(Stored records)
►
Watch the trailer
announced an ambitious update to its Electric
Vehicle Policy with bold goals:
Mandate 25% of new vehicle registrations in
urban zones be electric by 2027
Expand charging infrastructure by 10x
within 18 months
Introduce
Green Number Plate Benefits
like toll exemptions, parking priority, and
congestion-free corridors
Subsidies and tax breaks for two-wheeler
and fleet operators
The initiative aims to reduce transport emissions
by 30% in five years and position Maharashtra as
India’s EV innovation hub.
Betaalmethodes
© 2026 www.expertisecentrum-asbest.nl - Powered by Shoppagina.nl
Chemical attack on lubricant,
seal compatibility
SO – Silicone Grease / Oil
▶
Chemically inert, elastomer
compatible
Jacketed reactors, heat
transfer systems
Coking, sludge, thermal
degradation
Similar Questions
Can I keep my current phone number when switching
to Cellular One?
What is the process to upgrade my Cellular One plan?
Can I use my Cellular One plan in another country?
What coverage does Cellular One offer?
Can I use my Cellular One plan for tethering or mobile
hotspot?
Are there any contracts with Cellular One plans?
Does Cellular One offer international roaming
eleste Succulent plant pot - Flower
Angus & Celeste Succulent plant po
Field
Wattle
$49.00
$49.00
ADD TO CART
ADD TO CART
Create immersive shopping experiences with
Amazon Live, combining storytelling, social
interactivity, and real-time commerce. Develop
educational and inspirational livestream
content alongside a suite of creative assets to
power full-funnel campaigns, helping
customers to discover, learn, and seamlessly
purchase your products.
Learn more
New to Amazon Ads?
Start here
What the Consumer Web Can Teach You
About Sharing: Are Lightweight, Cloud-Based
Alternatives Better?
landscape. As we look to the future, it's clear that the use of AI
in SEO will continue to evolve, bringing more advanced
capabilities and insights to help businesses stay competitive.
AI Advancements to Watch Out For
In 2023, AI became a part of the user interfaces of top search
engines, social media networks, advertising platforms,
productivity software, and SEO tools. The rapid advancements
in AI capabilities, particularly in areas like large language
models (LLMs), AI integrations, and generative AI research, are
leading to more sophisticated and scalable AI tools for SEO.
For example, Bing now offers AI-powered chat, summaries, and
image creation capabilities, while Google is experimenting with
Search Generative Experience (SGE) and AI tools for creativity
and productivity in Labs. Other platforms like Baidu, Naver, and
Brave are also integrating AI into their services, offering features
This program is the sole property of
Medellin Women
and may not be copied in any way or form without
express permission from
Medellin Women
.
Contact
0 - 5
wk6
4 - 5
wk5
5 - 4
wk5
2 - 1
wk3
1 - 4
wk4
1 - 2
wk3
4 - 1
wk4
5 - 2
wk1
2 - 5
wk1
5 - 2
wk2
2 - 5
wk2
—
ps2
◄
:: Exercise objective ::
Please transcribe exactly the lines above from the line that has "urban zones be electric by 2027" up to and including the line that has "power full-funnel campaigns, helping"; no other line belongs in the answer.

:: Answer section ::
urban zones be electric by 2027
Expand charging infrastructure by 10x
within 18 months
Introduce
Green Number Plate Benefits
like toll exemptions, parking priority, and
congestion-free corridors
Subsidies and tax breaks for two-wheeler
and fleet operators
The initiative aims to reduce transport emissions
by 30% in five years and position Maharashtra as
India’s EV innovation hub.
Betaalmethodes
© 2026 www.expertisecentrum-asbest.nl - Powered by Shoppagina.nl
Chemical attack on lubricant,
seal compatibility
SO – Silicone Grease / Oil
▶
Chemically inert, elastomer
compatible
Jacketed reactors, heat
transfer systems
Coking, sludge, thermal
degradation
Similar Questions
Can I keep my current phone number when switching
to Cellular One?
What is the process to upgrade my Cellular One plan?
Can I use my Cellular One plan in another country?
What coverage does Cellular One offer?
Can I use my Cellular One plan for tethering or mobile
hotspot?
Are there any contracts with Cellular One plans?
Does Cellular One offer international roaming
eleste Succulent plant pot - Flower
Angus & Celeste Succulent plant po
Field
Wattle
$49.00
$49.00
ADD TO CART
ADD TO CART
Create immersive shopping experiences with
Amazon Live, combining storytelling, social
interactivity, and real-time commerce. Develop
educational and inspirational livestream
content alongside a suite of creative assets to
power full-funnel campaigns, helping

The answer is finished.